1640 * @set: the setter or NULL if the property is read-only
1641 *
1642 * Add a string property using getters/setters. This function will add a
1643 * property of type 'string'.
1644 *
1645 * Returns: The newly added property on success, or %NULL on failure.
1646 */
1647 ObjectProperty *object_property_add_str(Object *obj, const char *name,
1648 char *(*get)(Object *, Error **),
1649 void (*set)(Object *, const char *, Error **));
1650
1651 ObjectProperty *object_class_property_add_str(ObjectClass *klass,
1652 const char *name,
1653 char *(*get)(Object *, Error **),
1654 void (*set)(Object *, const char *,
1655 Error **));
1656
1657 /**
1658 * object_property_add_bool:
1659 * @obj: the object to add a property to
1660 * @name: the name of the property
1661 * @get: the getter or NULL if the property is write-only.

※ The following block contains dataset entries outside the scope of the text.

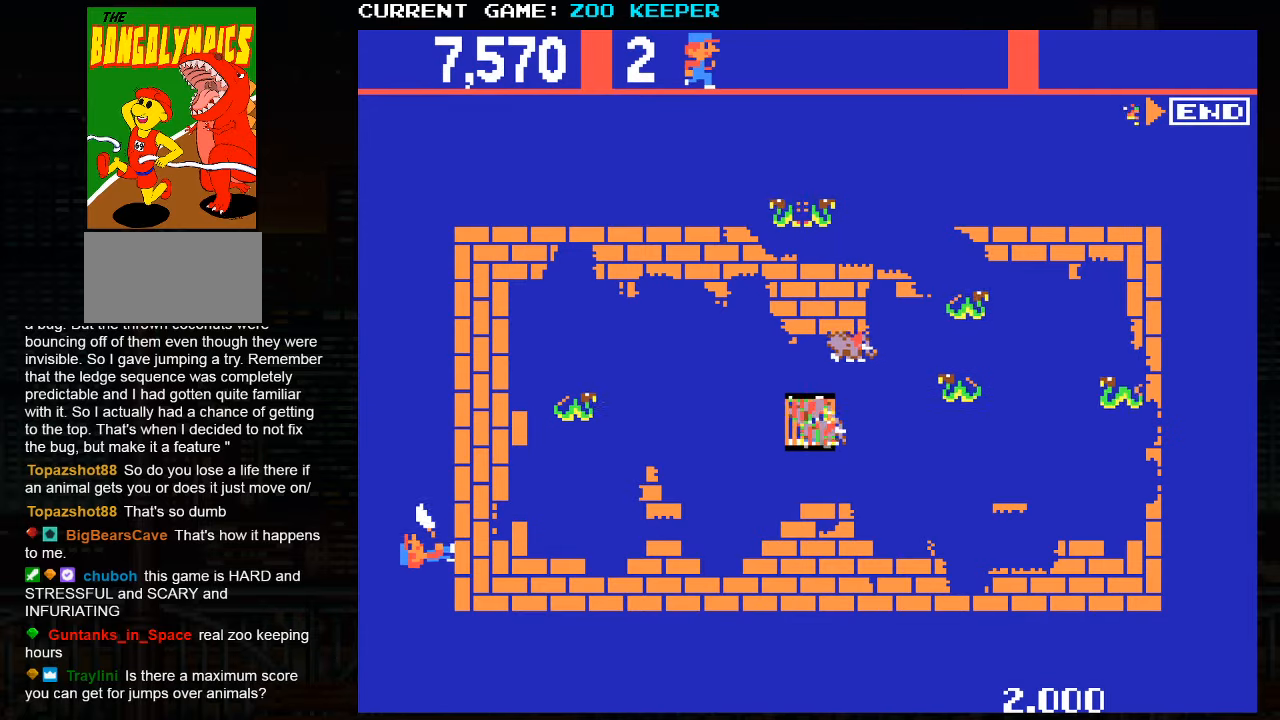
Gameplay with a controller (arcade stick); each line is a JSON object with the inputs held at the frame after it (dt_ms = milliseconds from this image to that frame). "events" lists button and stick changes between this image and that frame as [ms after this image, input, new state], when the widget could be followed in between. Not read: L3 R3.
{"dt_ms": 500, "buttons": [], "left_stick": "up", "events": []}
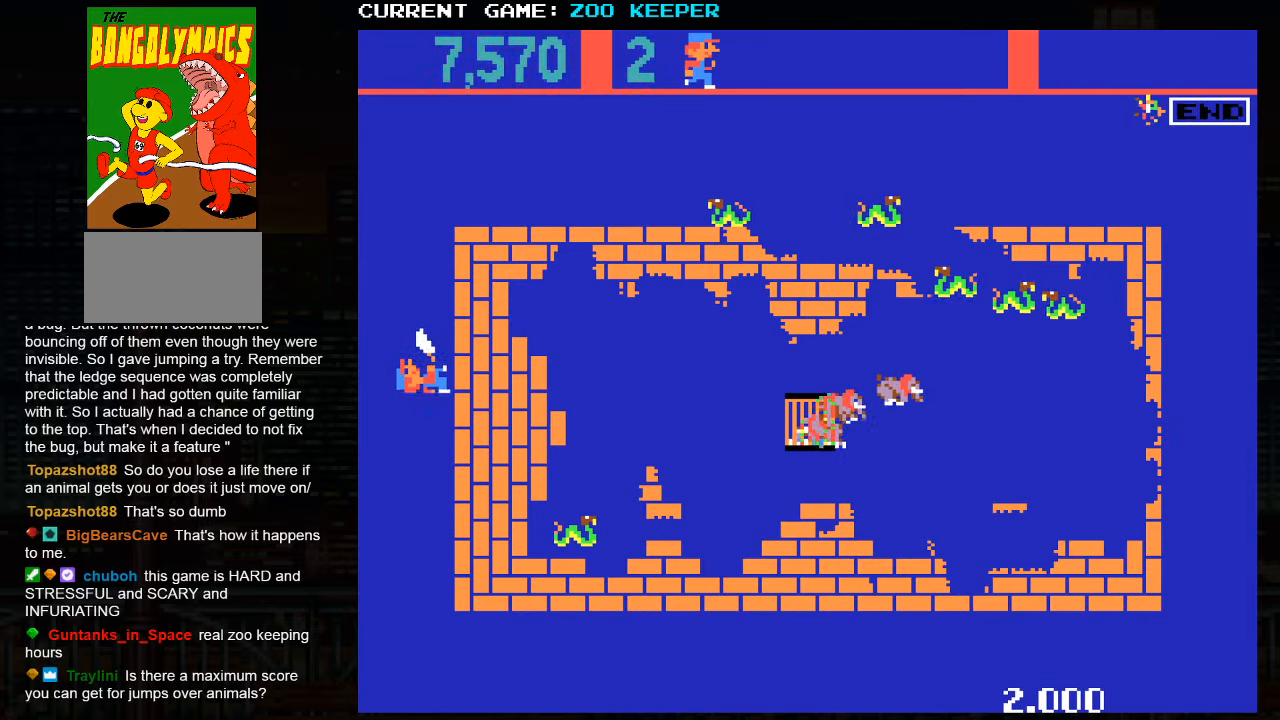
{"dt_ms": 500, "buttons": [], "left_stick": "up", "events": []}
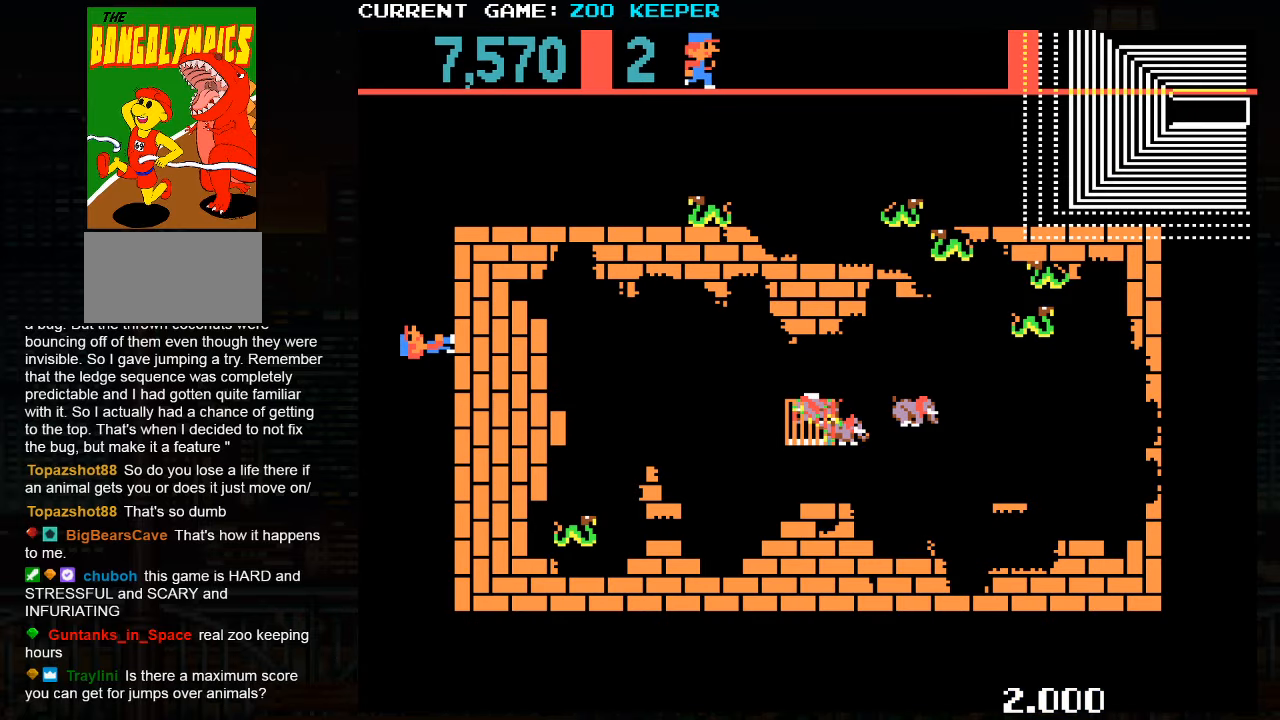
{"dt_ms": 500, "buttons": [], "left_stick": "up", "events": []}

1662 * @set: the setter or NULL if the property is read-only
1663 *
1664 * Add a bool property using getters/setters. This function will add a
1665 * property of type 'bool'.
1666 *
1667 * Returns: The newly added property on success, or %NULL on failure.
1668 */
1669 ObjectProperty *object_property_add_bool(Object *obj, const char *name,
1670 bool (*get)(Object *, Error **),
1671 void (*set)(Object *, bool, Error **));
1672
1673 ObjectProperty *object_class_property_add_bool(ObjectClass *klass,
1674 const char *name,
1675 bool (*get)(Object *, Error **),
1676 void (*set)(Object *, bool, Error **));
1677
1678 /**
1679 * object_property_add_enum:
1680 * @obj: the object to add a property to
1681 * @name: the name of the property
1682 * @typename: the name of the enum data type
1683 * @lookup: enum value namelookup table
1684 * @get: the getter or %NULL if the property is write-only.
1685 * @set: the setter or %NULL if the property is read-only
1686 *
1687 * Add an enum property using getters/setters. This function will add a
1688 * property of type '@typename'.
1689 *
1690 * Returns: The newly added property on success, or %NULL on failure.
1691 */
1692 ObjectProperty *object_property_add_enum(Object *obj, const char *name,
1693 const char *typename,
1694 const QEnumLookup *lookup,
1695 int (*get)(Object *, Error **),
1696 void (*set)(Object *, int, Error **));
1697
1698 ObjectProperty *object_class_property_add_enum(ObjectClass *klass,
1699 const char *name,
1700 const char *typename,
1701 const QEnumLookup *lookup,
1702 int (*get)(Object *, Error **),
1703 void (*set)(Object *, int, Error **));
1704
1705 /**
1706 * object_property_add_tm:
1707 * @obj: the object to add a property to
1708 * @name: the name of the property
1709 * @get: the getter or NULL if the property is write-only.
1710 *
1711 * Add a read-only struct tm valued property using a getter function.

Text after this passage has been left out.